Some limitations of this meta-analysis should be considered. Firstly, the included studies generally proved an unfavorable effect of pro-inflammatory diets on bone outcomes. However, 8 out of 11 studies were conducted on postmenopausal females or elderly groups, and thus, the findings of this study may more applicable to those populations. Secondly, though FFQ is a standard tool for obtaining dietary information, it is difficult for participants to accurately recall food intake over a long period of time. The dietary parameters of DII calculation in different studies ranged from 19 to 41, and those nutrients regulating inflammation but not included in analysis might affect the results as well. Thirdly, in the analysis of DII and fracture risk, our results showed statistically significant heterogeneity, probably due to the variation in study design. However, the use of random-effects model was allowed to consider the heterogeneity among studies. Lastly, we are unable to conduct dose-response meta-analysis because of the insufficient data in included studies.

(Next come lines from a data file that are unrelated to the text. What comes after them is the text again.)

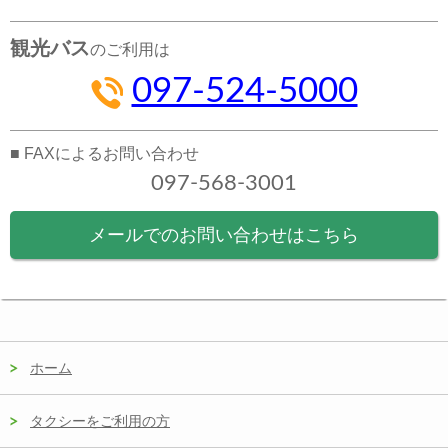
観光バス
のご利用は
097-524-5000
■ FAXによるお問い合わせ
097-568-3001
メールでのお問い合わせはこちら
ホーム
タクシーをご利用の方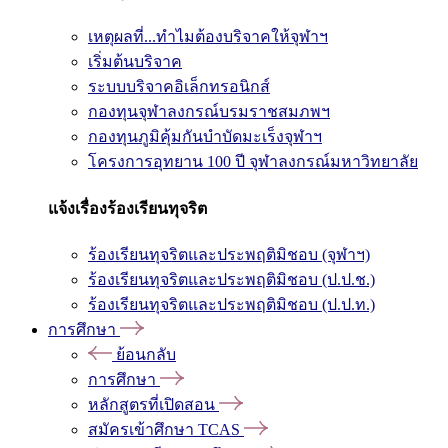
เหตุผลที่...ทำไมต้องบริจาคให้จุฬาฯ
เริ่มต้นบริจาค
ระบบบริจาคอิเล็กทรอนิกส์
กองทุนจุฬาลงกรณ์บรมราชสมภพฯ
กองทุนภูมิคุ้มกันบำบัดมะเร็งจุฬาฯ
โครงการอุทยาน 100 ปี จุฬาลงกรณ์มหาวิทยาลัย
แจ้งเรื่องร้องเรียนทุจริต
ร้องเรียนทุจริตและประพฤติมิชอบ (จุฬาฯ)
ร้องเรียนทุจริตและประพฤติมิชอบ (ป.ป.ช.)
ร้องเรียนทุจริตและประพฤติมิชอบ (ป.ป.ท.)
การศึกษา
ย้อนกลับ
การศึกษา
หลักสูตรที่เปิดสอน
สมัครเข้าศึกษา TCAS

Despite the limitations, this study also has some strengths. Above all, this is the first meta-analysis that comprehensively assessed the relation between DII score and bone health. Besides, all included studies that calculated DII score complied with Shivappa’s method, thereby enhancing the comparability. Moreover, both subgroup analysis and meta-regression were conducted to detect potential sources of heterogeneity; sensitivity analysis and tests for publication bias testified the stability of the main outcomes.

Conclusions

In summary, the present meta-analysis indicates that high pro-inflammatory diets, as measured by higher DII scores, are significantly related to lower BMD of lumbar spine and total hip, as well as elevated risk of osteoporosis and fractures. Transitioning to diets with less pro-inflammatory or more anti-inflammatory components should be suggested to prevent adverse bone outcomes, especially in the older. Nevertheless, more prospective studies involving populations of diverse ages and genders are required to further verify the universality of the results.